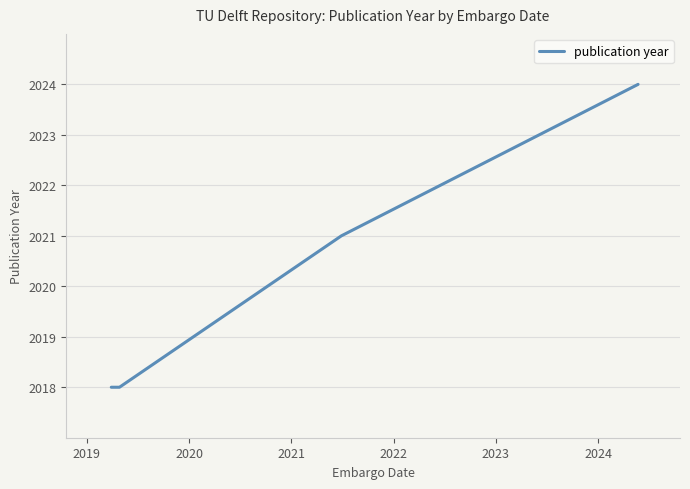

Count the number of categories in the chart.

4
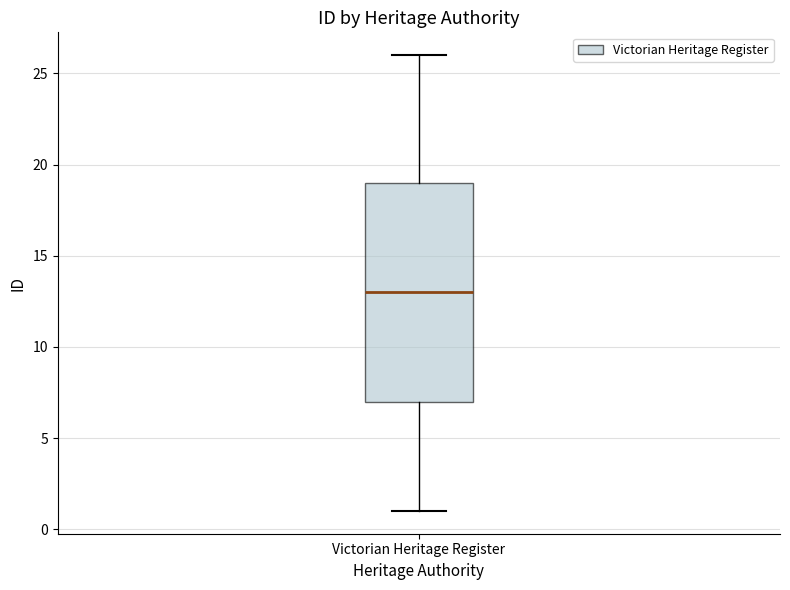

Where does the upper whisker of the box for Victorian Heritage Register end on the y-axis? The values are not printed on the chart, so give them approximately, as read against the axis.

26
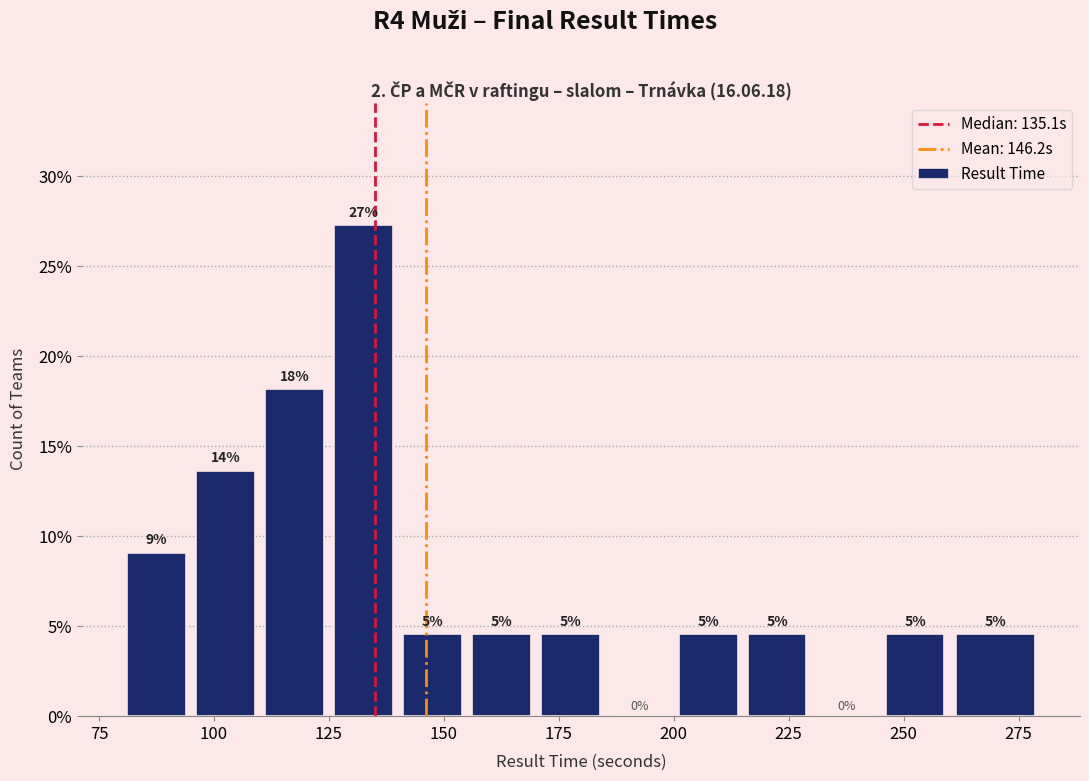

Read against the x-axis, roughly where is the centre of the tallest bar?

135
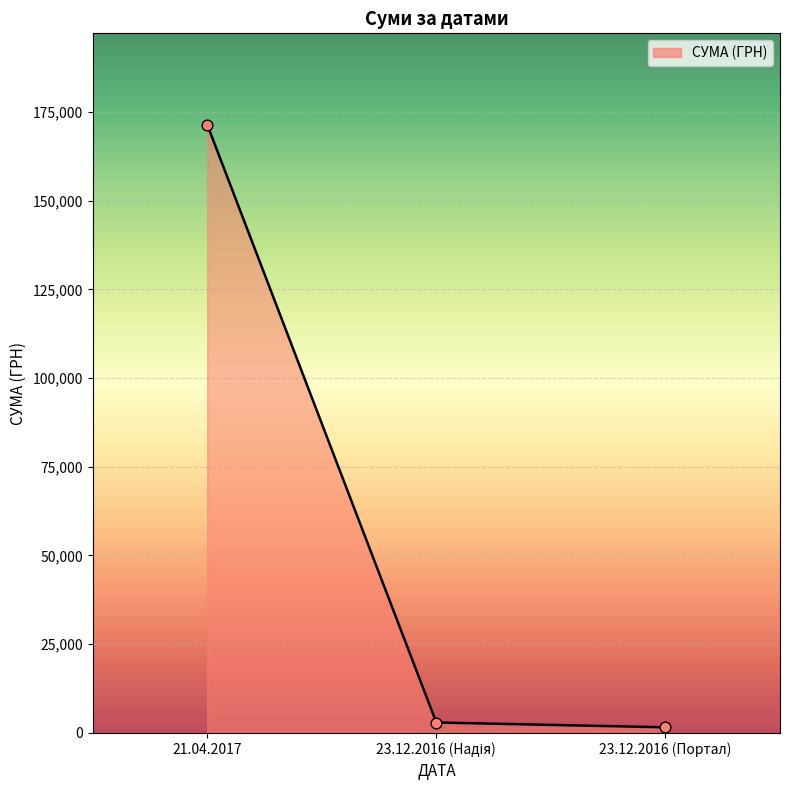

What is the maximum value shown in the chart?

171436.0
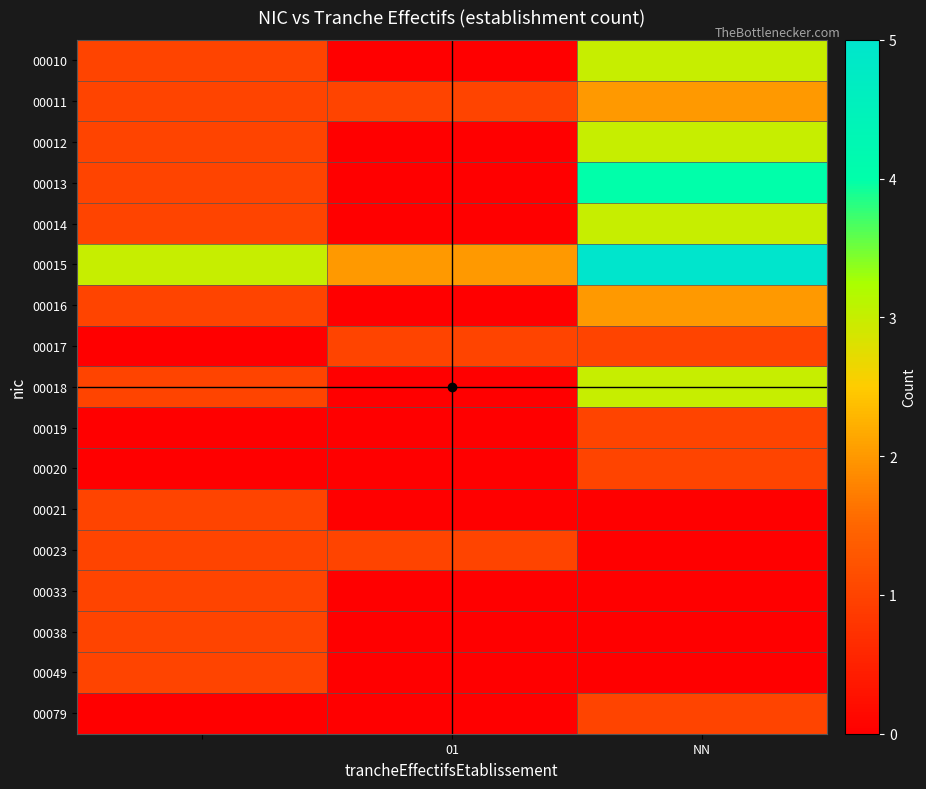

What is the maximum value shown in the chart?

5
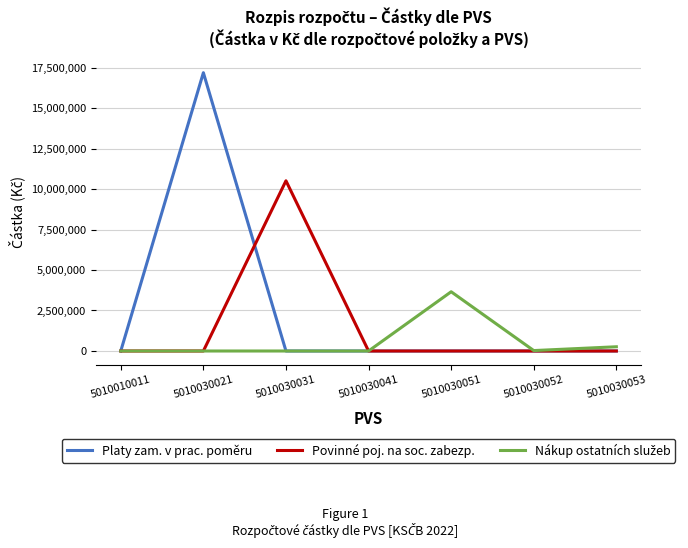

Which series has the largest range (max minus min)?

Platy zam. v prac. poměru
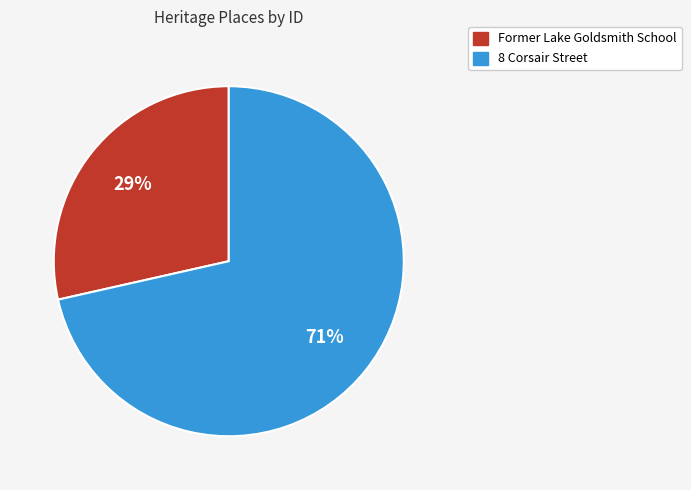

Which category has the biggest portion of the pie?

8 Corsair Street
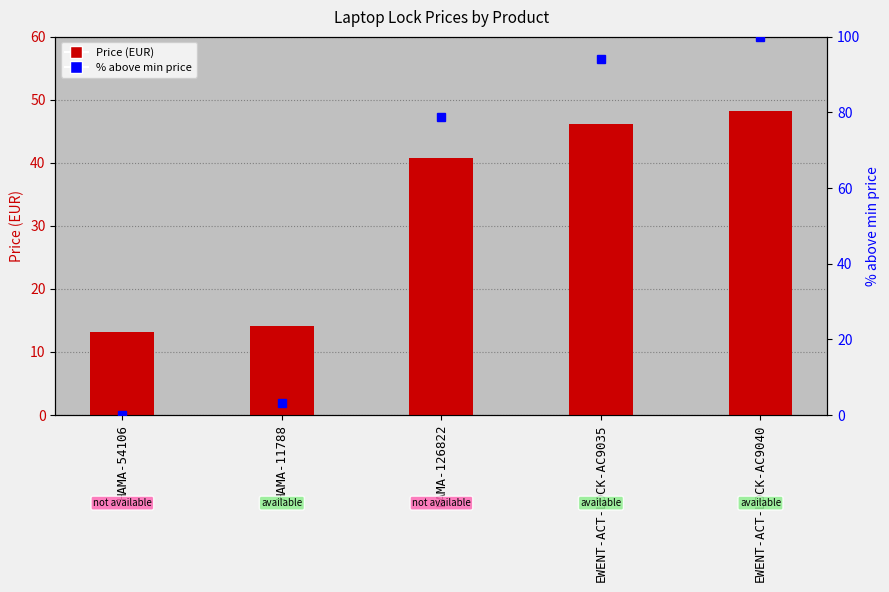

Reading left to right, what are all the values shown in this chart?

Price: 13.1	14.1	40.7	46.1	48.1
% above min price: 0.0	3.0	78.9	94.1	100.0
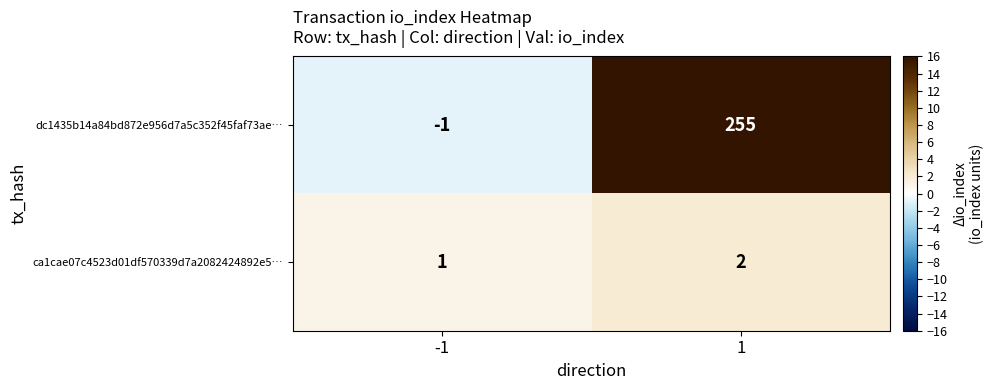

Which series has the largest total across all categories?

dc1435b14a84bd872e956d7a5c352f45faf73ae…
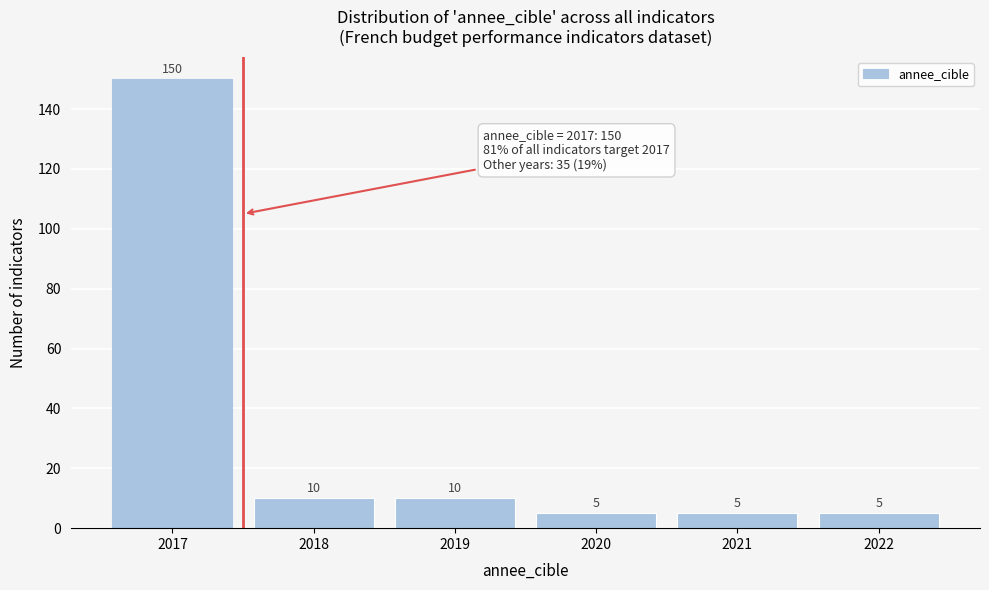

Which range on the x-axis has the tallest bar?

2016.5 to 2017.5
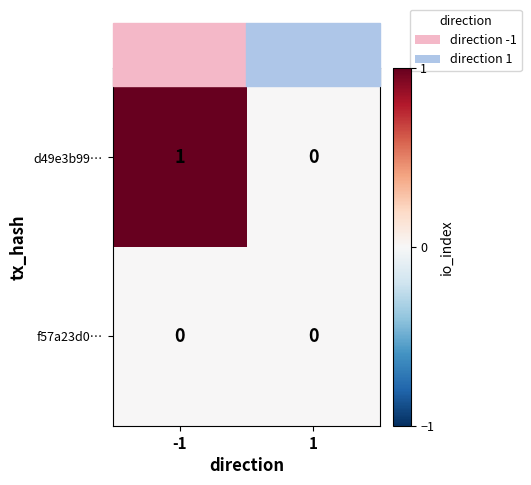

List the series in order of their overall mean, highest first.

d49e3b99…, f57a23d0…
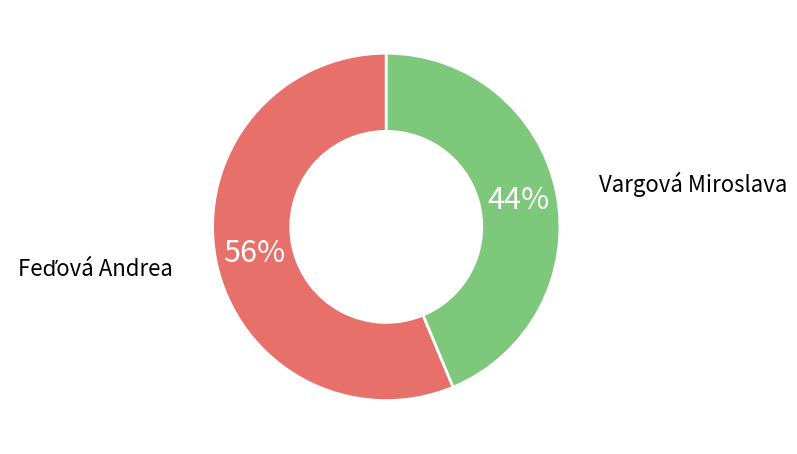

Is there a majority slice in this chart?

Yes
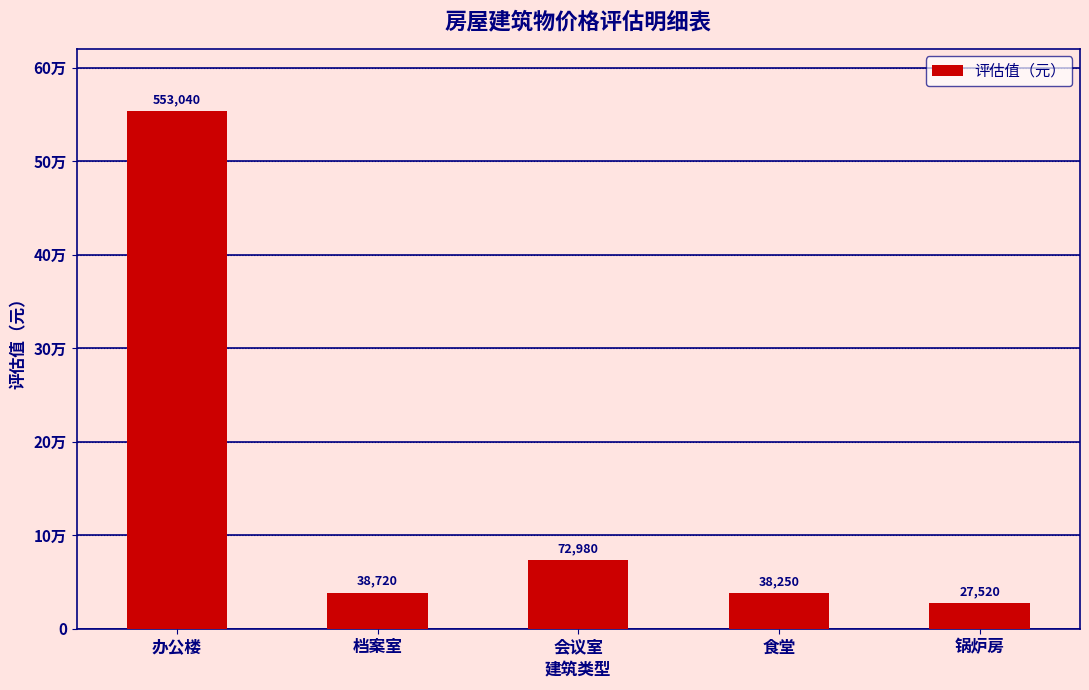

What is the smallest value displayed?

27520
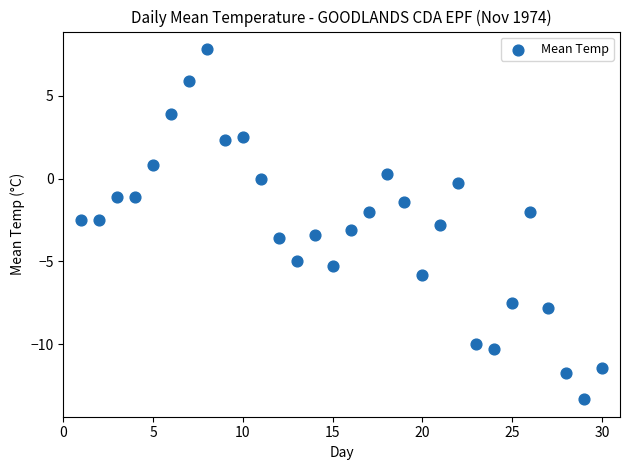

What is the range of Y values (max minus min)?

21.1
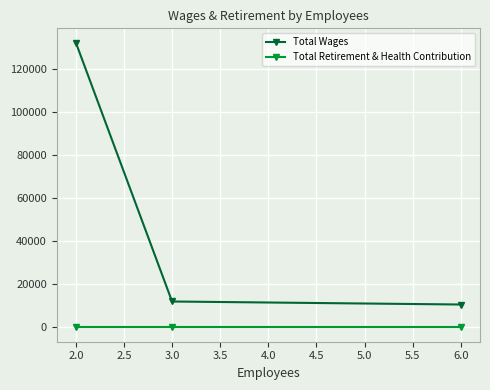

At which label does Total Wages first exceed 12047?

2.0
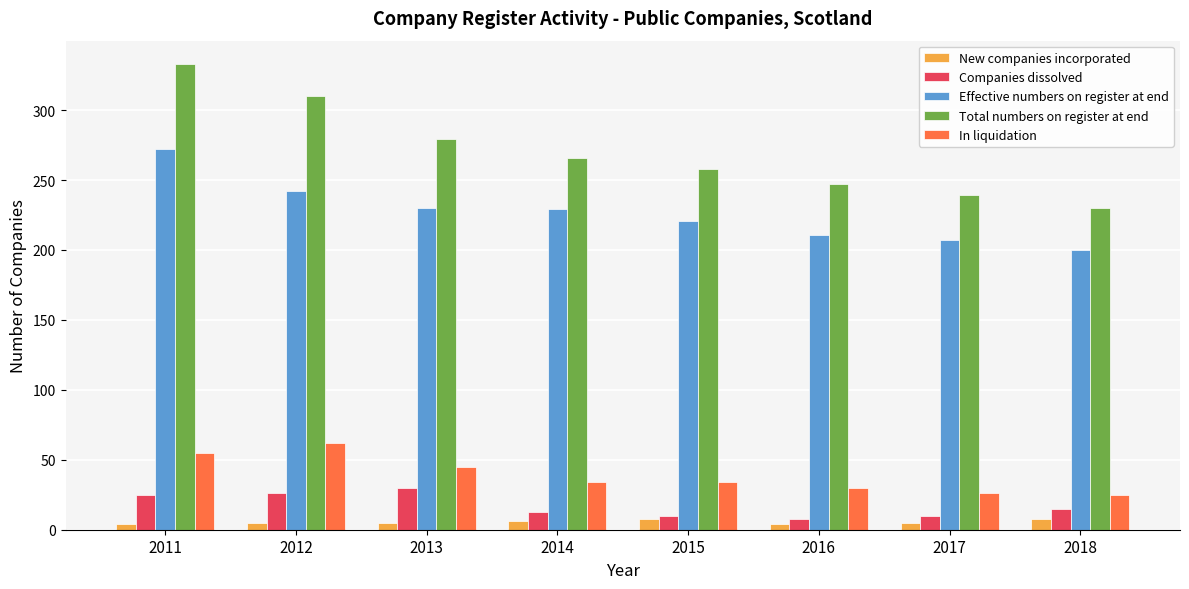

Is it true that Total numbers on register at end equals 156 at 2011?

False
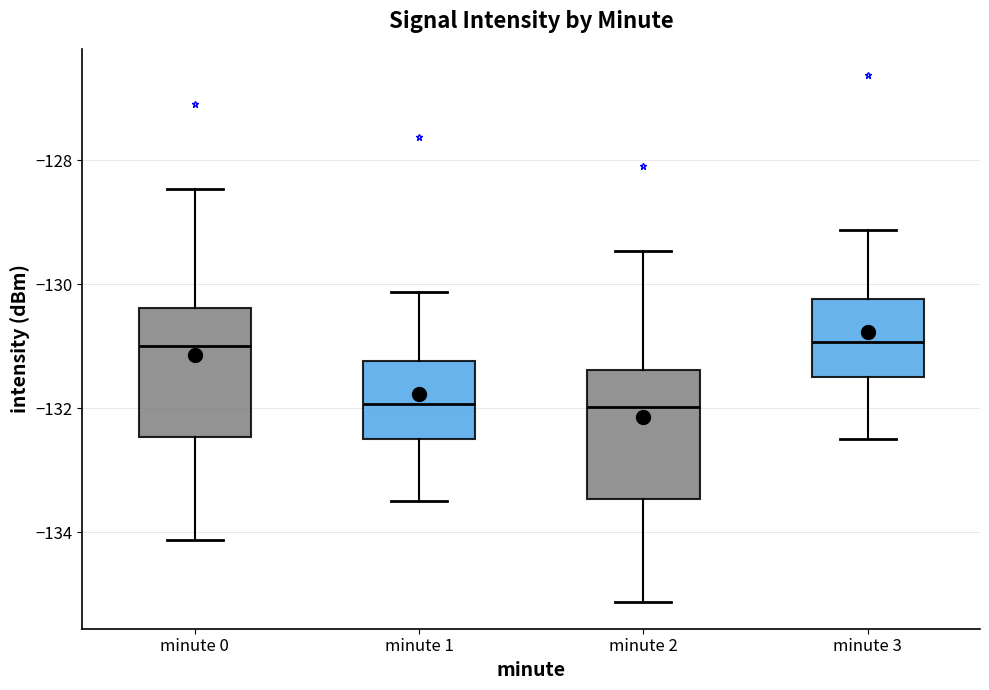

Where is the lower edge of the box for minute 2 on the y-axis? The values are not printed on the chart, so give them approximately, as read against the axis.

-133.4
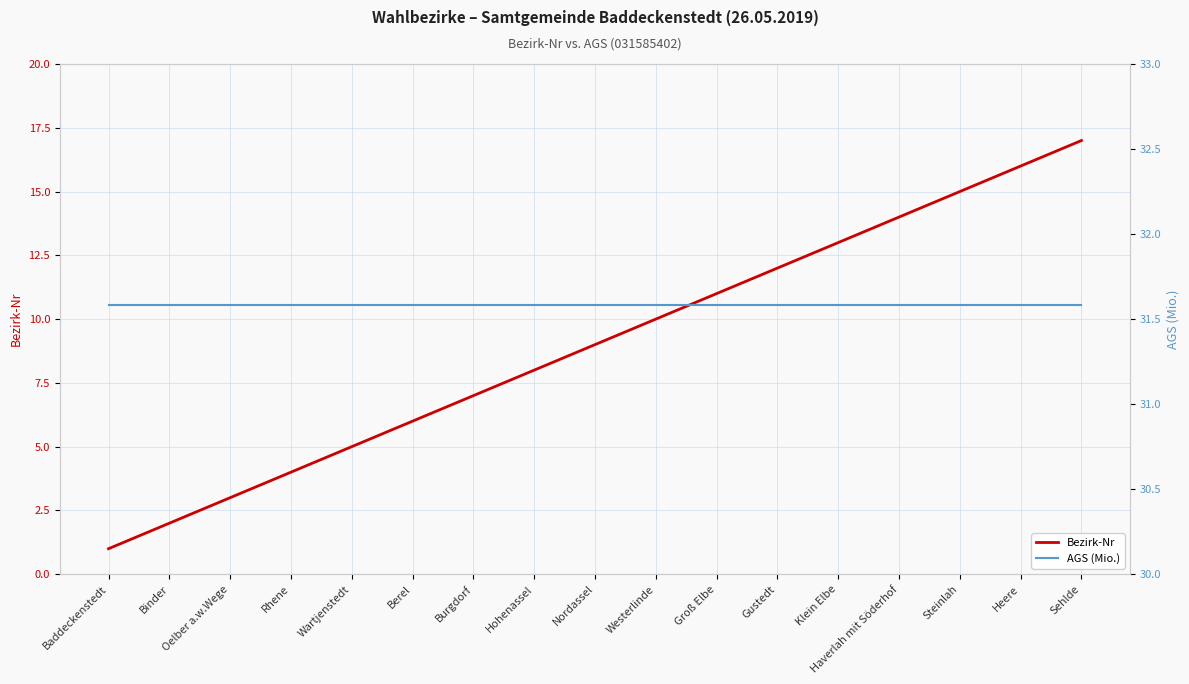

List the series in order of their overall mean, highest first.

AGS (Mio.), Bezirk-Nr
═══
== WHAT IS EXPECTED ==
Recast all of the lines above as a numbered list, omitting the blank lines and the pictures.

== EXERCISE RESPONSE ==
1. Count the number of categories in the chart.
2. 4
3. Where does the upper whisker of the box for Victorian Heritage Register end on the y-axis? The values are not printed on the chart, so give them approximately, as read against the axis.
4. 26
5. Read against the x-axis, roughly where is the centre of the tallest bar?
6. 135
7. What is the maximum value shown in the chart?
8. 171436.0
9. What is the maximum value shown in the chart?
10. 5
11. Which series has the largest range (max minus min)?
12. Platy zam. v prac. poměru
13. Which category has the biggest portion of the pie?
14. 8 Corsair Street
15. Reading left to right, what are all the values shown in this chart?
16. Price: 13.1	14.1	40.7	46.1	48.1
17. % above min price: 0.0	3.0	78.9	94.1	100.0
18. Which series has the largest total across all categories?
19. dc1435b14a84bd872e956d7a5c352f45faf73ae…
20. Which range on the x-axis has the tallest bar?
21. 2016.5 to 2017.5
22. List the series in order of their overall mean, highest first.
23. d49e3b99…, f57a23d0…
24. Is there a majority slice in this chart?
25. Yes
26. What is the smallest value displayed?
27. 27520
28. What is the range of Y values (max minus min)?
29. 21.1
30. At which label does Total Wages first exceed 12047?
31. 2.0
32. Is it true that Total numbers on register at end equals 156 at 2011?
33. False
34. Where is the lower edge of the box for minute 2 on the y-axis? The values are not printed on the chart, so give them approximately, as read against the axis.
35. -133.4
36. List the series in order of their overall mean, highest first.
37. AGS (Mio.), Bezirk-Nr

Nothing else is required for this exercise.